Insightful Development Process
The Open Source Initiative finalized its definition of open-source AI in October, with the original OLMo models from February already meeting the criteria. AI2 emphasized that OLMo 2 was created entirely with open and transparent practices, including open and accessible training data, open-source training code, reproducible training recipes, transparent evaluations, and more. By openly sharing their data, methodologies, and discoveries, AI2 aims to equip the open-source community with the necessary resources to explore new and innovative techniques.
Model Specifications and Capabilities
The OLMo 2 family consists of two models: OLMo 7B with 7 billion parameters and OLMo 13B with 13 billion parameters. Parameters essentially reflect a model’s problem-solving abilities, with models containing more parameters typically exhibiting superior performance. Like most language models, OLMo 2 7B and 13B excel at various text-based tasks, such as answering questions, summarizing documents, and generating code.
Training Methodology and Dataset
To train these models, AI2 utilized a vast dataset comprising 5 trillion tokens, where tokens represent discrete units of raw data. One million tokens equate to roughly 750,000 words, with the training set curated from high-quality websites, academic papers, Q&A forums, and both synthetic and human-generated math workbooks.
Competitive Performance and Accessibility
AI2 asserts that OLMo 2 models rival the performance of open models like Meta’s Llama 3.1 release.

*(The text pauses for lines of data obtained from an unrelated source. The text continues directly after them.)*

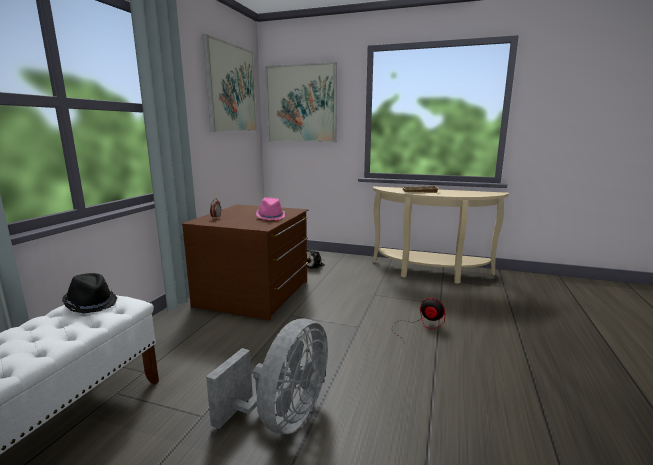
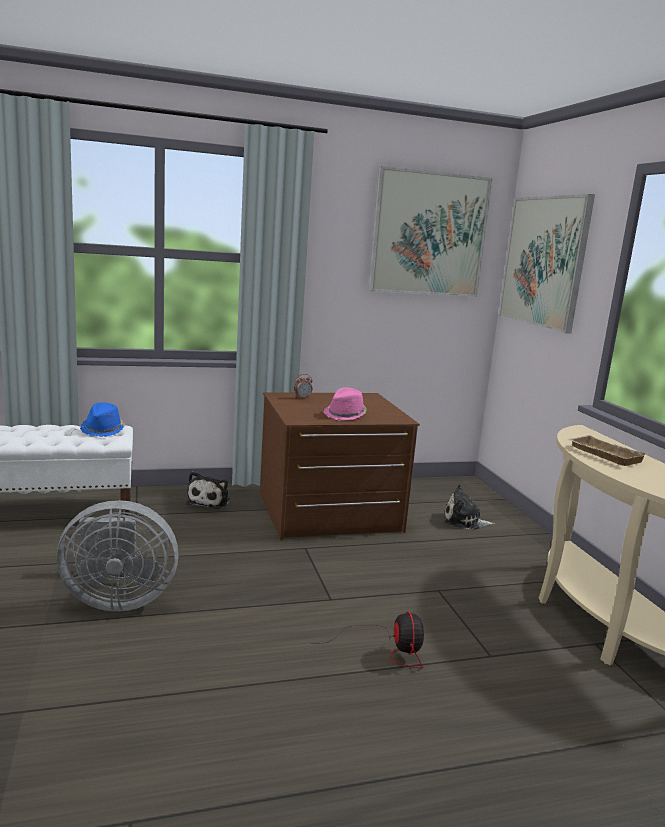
camera: 55 degrees right, 0 degrees up
black hat [62,273,118,313] -> blue hat [80,402,125,437]
none -> plush toy [186,471,230,509]

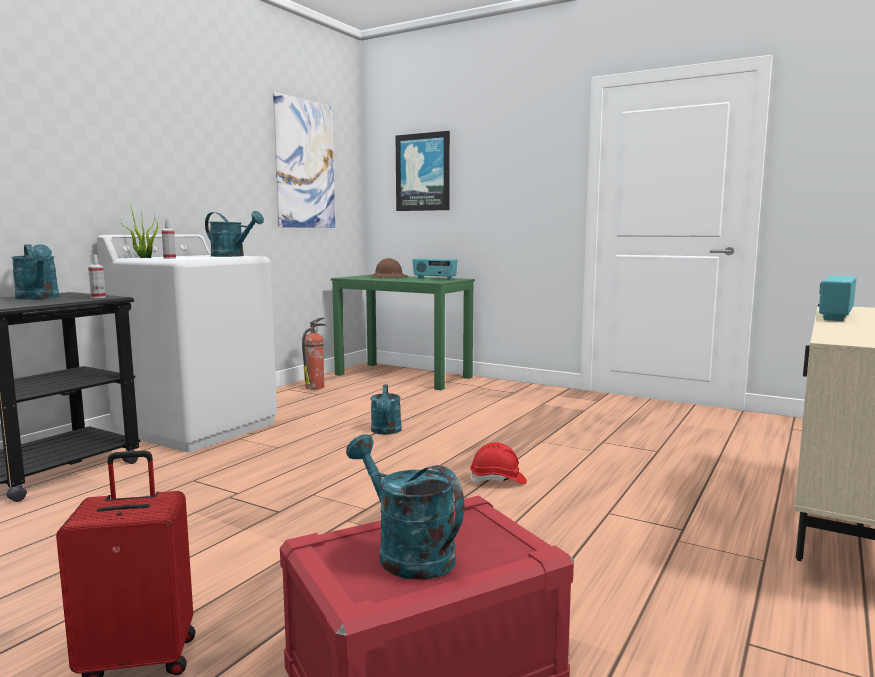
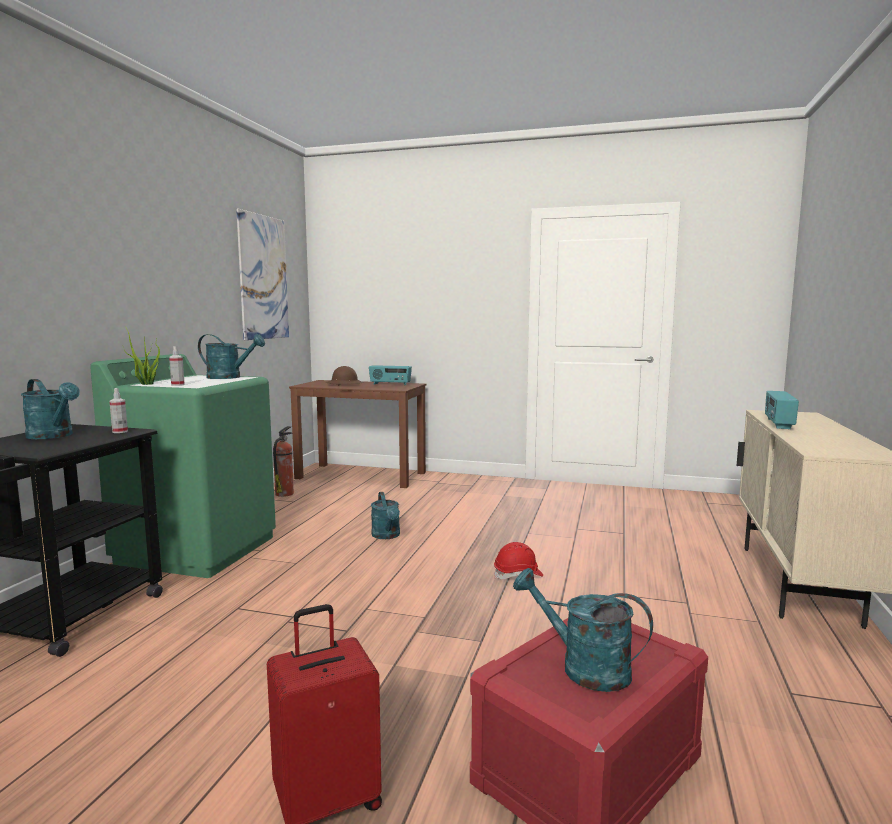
camera: 15 degrees left, 0 degrees up
white washing machine [97,234,277,453] -> green washing machine [90,354,276,578]
green desk [331,275,475,390] -> brown desk [289,380,426,488]
picture [396,131,450,211] -> none

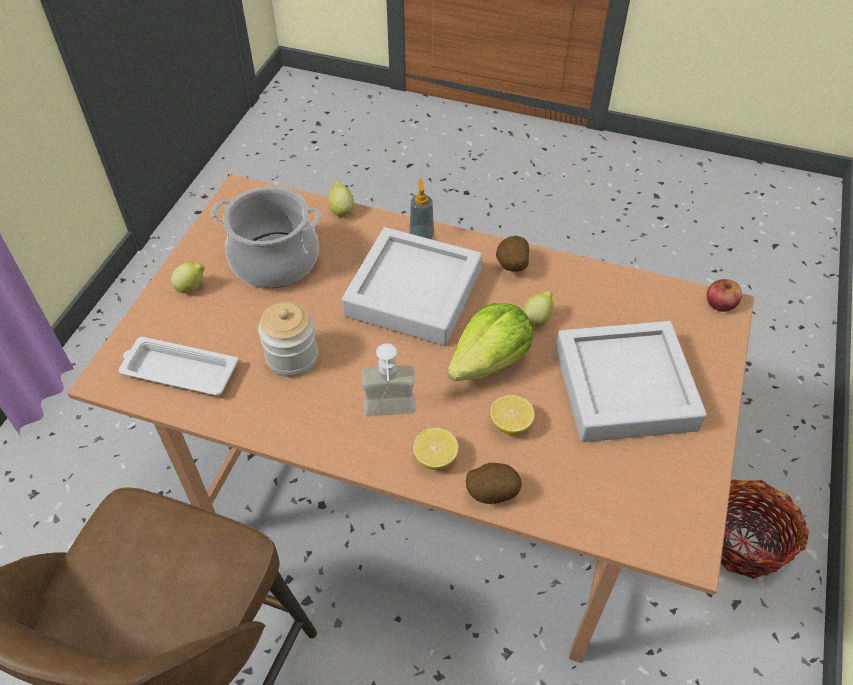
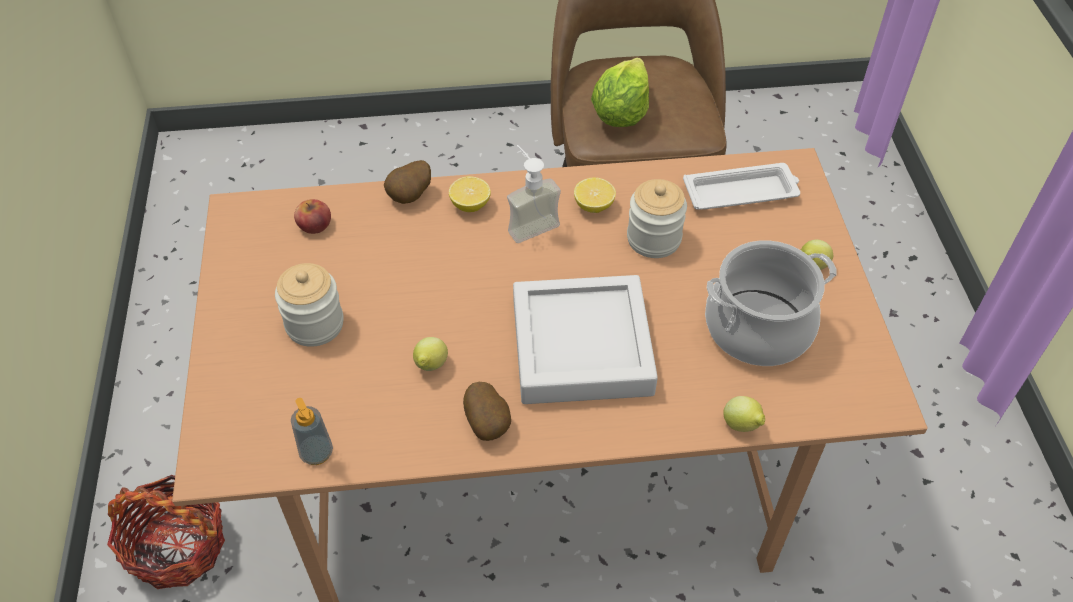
camera: 155 degrees right, 0 degrees up
soap dispenser [409,178,434,239] -> soap dispenser moved to [291,398,333,465]
lettuce [447,303,533,381] -> lettuce moved to [591,58,649,127]
lemon [490,395,535,435] -> lemon moved to [574,177,616,213]
grey tray [556,321,707,442] -> jar [275,263,344,347]
apple [707,279,742,312] -> apple moved to [294,199,331,234]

Moreover, the OLMo 2 models and their components are freely available for download from AI2’s website under the Apache 2.0 license, permitting commercial use.
Ethical Considerations and Future Implications
Despite concerns over the potential misuse of open models, AI2 remains confident in the benefits outweighing the risks. By fostering technical progress, enhancing ethical considerations, ensuring verifiability and reproducibility, and promoting equitable access, open models like OLMo contribute to a more inclusive and innovative AI landscape.